Les dirigeants d’Amazon ont également lancé une campagne médiatique, vantant le rôle de l’entreprise dans la fourniture de biens importants aux consommateurs.

Amazon est à la tête de la plus grande vague d’embauche des géants de la technologie, annonçant plus de 175 000 nouveaux emplois, pour la plupart à bas salaire, dans les entrepôts et la livraison. L’entreprise recrute ouvertement des travailleurs qui ont été licenciés d’autres secteurs, car elle a du mal à suivre l’augmentation de la demande des consommateurs.

Pendant ce temps, certains de ses employés d’entrepôt ont protesté contre les conditions de travail dangereuses, car des dizaines d’entrepôts ont des employés qui ont été testés positifs pour le Covid-19.

« Nous investissons massivement pour assurer la sécurité de nos employés et pour augmenter temporairement les salaires de nos associés – en dépensant 500 millions de dollars pour les seules augmentations de salaires jusqu’à la fin avril », a ajouté M. Perlet d’Amazon dans la déclaration.

Pendant ce temps, Bloomberg a rapporté que le PDG d’Apple, Tim Cook, a récemment déclaré aux employés que la société se sentait si à l’aise dans sa situation de trésorerie qu’elle continuerait à investir dans la R&D tout au long de cette année et ne prévoyait pas de licenciements.

La capacité de Big Tech à continuer d’embaucher et de se maintenir à travers les crises ne donnera pas seulement aux entreprises un avantage dans la Silicon Valley, mais dans l’économie en général. Bon nombre des industries traditionnelles qui devraient souffrir – la vente au détail de briques et de mortier, la restauration, les médias et les divertissements – sont les mêmes industries qui ont été progressivement vidées de leur substance par la technologie depuis la dernière récession.

Macy’s, qui est en concurrence avec Amazon, a déclaré le mois dernier qu’elle licenciait la plupart de ses 125 000 employés. Condé Nast Publications, qui est en concurrence avec Facebook et Google pour l’argent de la publicité, prévoit des licenciements importants.

Alors que les analystes s’attendent à ce que les revenus de Google et de Facebook atteignent des sommets pour la première fois, les petites plateformes publicitaires, les éditeurs et les rivaux des médias sociaux s’en sortiront encore plus mal, selon les analystes. Les petites entreprises de publicité numérique, qui luttent depuis longtemps contre les géants, ont commencé à annoncer des vagues de licenciements.

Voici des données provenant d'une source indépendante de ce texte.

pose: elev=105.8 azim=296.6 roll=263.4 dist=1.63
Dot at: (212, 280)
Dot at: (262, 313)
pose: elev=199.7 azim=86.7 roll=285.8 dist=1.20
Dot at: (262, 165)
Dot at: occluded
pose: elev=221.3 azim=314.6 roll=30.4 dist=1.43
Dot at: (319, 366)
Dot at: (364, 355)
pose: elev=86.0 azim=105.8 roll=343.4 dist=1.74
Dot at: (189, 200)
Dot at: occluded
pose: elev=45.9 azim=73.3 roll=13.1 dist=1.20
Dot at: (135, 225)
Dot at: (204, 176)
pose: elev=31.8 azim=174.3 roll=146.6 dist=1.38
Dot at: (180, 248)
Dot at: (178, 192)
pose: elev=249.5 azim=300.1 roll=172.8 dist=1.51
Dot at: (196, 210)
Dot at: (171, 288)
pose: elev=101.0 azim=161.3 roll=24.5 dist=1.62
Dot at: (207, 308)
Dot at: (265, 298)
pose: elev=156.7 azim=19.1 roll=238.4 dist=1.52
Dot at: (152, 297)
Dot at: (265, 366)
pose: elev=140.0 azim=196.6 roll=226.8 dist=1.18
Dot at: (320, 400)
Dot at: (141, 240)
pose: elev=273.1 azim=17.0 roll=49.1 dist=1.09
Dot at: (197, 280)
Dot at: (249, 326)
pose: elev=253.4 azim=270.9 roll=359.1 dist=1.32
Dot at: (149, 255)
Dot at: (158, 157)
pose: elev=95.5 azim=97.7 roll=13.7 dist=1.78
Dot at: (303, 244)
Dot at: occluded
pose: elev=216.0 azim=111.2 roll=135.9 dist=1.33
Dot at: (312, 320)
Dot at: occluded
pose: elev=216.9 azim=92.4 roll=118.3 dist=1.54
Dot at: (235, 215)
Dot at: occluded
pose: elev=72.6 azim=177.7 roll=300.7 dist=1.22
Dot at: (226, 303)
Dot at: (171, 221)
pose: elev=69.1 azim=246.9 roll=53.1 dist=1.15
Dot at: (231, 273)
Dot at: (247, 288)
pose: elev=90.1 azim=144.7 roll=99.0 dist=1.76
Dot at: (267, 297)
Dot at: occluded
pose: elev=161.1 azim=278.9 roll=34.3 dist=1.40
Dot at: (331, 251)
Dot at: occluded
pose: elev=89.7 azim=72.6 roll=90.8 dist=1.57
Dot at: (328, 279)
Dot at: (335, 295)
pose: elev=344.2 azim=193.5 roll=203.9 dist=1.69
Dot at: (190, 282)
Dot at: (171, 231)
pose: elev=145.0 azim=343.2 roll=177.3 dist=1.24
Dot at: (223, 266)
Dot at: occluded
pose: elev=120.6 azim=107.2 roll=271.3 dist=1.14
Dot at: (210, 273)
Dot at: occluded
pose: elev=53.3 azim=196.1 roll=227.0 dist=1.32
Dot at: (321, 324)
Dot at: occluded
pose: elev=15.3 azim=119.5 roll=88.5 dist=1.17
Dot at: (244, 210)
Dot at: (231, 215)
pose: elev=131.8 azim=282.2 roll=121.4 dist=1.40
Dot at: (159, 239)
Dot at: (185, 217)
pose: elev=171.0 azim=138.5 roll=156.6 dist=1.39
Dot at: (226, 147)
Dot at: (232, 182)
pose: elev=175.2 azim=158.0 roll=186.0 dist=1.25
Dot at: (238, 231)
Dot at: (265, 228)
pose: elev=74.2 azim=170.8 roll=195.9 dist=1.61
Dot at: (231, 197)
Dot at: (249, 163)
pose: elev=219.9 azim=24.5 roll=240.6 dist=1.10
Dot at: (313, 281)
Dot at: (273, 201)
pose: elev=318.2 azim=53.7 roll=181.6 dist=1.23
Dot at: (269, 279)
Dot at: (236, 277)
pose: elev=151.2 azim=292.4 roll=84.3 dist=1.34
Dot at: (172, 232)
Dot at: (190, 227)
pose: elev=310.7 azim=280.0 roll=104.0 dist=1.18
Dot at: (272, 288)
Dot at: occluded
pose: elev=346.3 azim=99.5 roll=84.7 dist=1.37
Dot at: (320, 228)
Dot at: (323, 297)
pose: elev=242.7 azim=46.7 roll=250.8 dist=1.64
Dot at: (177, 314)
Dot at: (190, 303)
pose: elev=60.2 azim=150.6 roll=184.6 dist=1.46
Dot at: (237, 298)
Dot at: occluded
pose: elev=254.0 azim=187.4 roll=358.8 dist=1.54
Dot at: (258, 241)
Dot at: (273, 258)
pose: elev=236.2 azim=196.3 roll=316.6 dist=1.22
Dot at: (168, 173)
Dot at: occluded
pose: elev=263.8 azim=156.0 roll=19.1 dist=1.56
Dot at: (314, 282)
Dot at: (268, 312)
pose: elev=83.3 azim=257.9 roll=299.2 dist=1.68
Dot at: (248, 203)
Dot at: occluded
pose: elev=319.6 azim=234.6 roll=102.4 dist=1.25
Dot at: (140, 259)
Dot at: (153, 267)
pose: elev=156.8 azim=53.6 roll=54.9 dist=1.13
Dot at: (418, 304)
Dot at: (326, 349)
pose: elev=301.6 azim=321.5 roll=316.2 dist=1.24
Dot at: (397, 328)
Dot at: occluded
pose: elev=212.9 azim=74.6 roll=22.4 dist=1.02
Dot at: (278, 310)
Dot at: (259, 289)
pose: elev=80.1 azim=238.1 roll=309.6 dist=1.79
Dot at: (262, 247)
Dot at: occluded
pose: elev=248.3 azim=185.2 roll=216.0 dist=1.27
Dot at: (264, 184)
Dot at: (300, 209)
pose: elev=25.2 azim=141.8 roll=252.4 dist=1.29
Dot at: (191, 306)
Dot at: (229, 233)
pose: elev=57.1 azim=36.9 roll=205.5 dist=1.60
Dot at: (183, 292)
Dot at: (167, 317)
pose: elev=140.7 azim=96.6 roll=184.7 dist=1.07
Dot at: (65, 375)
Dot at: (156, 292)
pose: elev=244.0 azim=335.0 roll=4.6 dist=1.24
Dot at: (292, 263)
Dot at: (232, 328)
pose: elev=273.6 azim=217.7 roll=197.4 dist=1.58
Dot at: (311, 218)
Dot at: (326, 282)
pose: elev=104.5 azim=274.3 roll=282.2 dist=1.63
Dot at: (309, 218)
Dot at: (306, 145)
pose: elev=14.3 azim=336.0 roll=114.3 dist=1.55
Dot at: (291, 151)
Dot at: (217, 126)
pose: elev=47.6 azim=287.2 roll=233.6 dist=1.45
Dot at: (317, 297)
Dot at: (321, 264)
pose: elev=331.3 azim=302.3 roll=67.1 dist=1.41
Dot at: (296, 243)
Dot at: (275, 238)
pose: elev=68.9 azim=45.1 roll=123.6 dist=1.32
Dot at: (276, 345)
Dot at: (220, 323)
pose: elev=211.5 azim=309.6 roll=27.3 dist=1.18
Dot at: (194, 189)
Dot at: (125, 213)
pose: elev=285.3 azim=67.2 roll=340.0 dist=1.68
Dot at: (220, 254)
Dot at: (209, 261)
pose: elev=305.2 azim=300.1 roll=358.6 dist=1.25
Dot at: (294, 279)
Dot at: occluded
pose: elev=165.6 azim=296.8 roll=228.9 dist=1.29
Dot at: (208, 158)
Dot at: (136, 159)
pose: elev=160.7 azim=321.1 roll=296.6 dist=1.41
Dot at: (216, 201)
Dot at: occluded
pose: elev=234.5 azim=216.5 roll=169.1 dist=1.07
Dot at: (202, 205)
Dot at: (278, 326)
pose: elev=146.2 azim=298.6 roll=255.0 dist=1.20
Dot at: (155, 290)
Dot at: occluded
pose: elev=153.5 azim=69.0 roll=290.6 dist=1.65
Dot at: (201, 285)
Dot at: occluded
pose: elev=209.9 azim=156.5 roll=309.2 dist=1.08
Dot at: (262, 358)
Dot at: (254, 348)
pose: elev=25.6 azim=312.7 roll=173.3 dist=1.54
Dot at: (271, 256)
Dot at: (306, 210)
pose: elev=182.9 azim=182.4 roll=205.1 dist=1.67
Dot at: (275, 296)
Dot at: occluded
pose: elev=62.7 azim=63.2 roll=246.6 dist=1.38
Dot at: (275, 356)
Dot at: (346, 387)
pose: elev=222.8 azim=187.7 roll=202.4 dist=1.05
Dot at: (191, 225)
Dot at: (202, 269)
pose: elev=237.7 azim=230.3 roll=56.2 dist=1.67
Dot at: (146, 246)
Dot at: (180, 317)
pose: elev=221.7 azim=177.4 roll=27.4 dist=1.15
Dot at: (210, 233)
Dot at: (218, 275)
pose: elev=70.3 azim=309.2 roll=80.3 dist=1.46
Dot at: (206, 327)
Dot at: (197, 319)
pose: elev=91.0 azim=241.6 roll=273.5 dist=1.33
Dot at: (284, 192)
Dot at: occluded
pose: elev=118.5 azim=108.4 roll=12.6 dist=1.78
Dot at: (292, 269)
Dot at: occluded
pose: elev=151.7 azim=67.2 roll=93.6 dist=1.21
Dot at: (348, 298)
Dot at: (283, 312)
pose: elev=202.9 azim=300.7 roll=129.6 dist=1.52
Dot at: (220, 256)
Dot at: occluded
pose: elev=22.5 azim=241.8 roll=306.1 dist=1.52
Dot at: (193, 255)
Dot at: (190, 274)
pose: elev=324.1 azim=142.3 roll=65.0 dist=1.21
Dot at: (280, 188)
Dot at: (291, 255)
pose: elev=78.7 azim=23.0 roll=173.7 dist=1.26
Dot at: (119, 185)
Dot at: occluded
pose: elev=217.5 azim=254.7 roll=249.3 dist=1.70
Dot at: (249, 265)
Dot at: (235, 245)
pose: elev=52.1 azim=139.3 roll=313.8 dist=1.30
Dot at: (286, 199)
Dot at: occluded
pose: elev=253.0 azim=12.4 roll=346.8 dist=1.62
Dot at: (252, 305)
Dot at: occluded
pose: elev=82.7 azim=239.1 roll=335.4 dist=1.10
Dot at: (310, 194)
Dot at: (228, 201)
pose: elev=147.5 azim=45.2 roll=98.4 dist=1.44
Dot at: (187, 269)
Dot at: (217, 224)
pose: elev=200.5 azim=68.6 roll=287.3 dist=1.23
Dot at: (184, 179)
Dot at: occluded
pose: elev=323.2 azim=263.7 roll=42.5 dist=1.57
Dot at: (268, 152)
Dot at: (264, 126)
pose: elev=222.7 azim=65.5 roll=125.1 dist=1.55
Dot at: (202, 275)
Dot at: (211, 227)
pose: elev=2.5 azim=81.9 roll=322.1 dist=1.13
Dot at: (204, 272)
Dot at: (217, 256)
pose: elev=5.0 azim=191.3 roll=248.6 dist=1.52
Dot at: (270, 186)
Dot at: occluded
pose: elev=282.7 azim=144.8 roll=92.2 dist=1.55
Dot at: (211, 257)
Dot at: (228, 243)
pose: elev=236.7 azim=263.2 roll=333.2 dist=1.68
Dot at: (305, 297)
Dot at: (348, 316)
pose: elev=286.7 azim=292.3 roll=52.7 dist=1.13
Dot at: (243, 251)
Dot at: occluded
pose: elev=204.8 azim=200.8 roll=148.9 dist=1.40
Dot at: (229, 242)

Et lorsque les dépenses reviendront, elles favoriseront les plus grandes plateformes technologiques au détriment des petites sociétés de publicité numérique et des éditeurs, a déclaré Nicole Perrin, analyste chez eMarketer.

« Beaucoup de médias traditionnels et d’entreprises de publicité sont en déclin. Le déclin sera plus rapide cette année, et une grande partie de cet argent ne reviendra pas, car il s’écoulait lentement », a déclaré Mme Perrin.

Zoom : L’exception qui confirme la règle

Il n’en reste pas moins que certaines start-ups vont prospérer pendant la crise. La base d’utilisateurs du service de vidéoconférence Zoom est passée à 200 millions d’utilisateurs le mois dernier, contre 10 millions en décembre, selon la société. L’application de vidéo-chat Houseparty, qui a connu une croissance de 1580 % des téléchargements depuis le 15 mars, selon la société d’analyse d’applications AppAnnie, connaît une croissance encore plus rapide que Zoom. L’application de livraison de produits alimentaires Instacart a connu une augmentation de 540 % des téléchargements.

Les analystes et les investisseurs s’attendent à ce que les modèles et les habitudes de consommation continuent à changer, potentiellement à long terme. Cela pourrait également entraîner un nouvel ordre parmi les start-ups qui émergent ou survivent à la crise, a déclaré Roelof Botha, un partenaire de la société de capital-risque de la Silicon Valley, Sequoia Capital.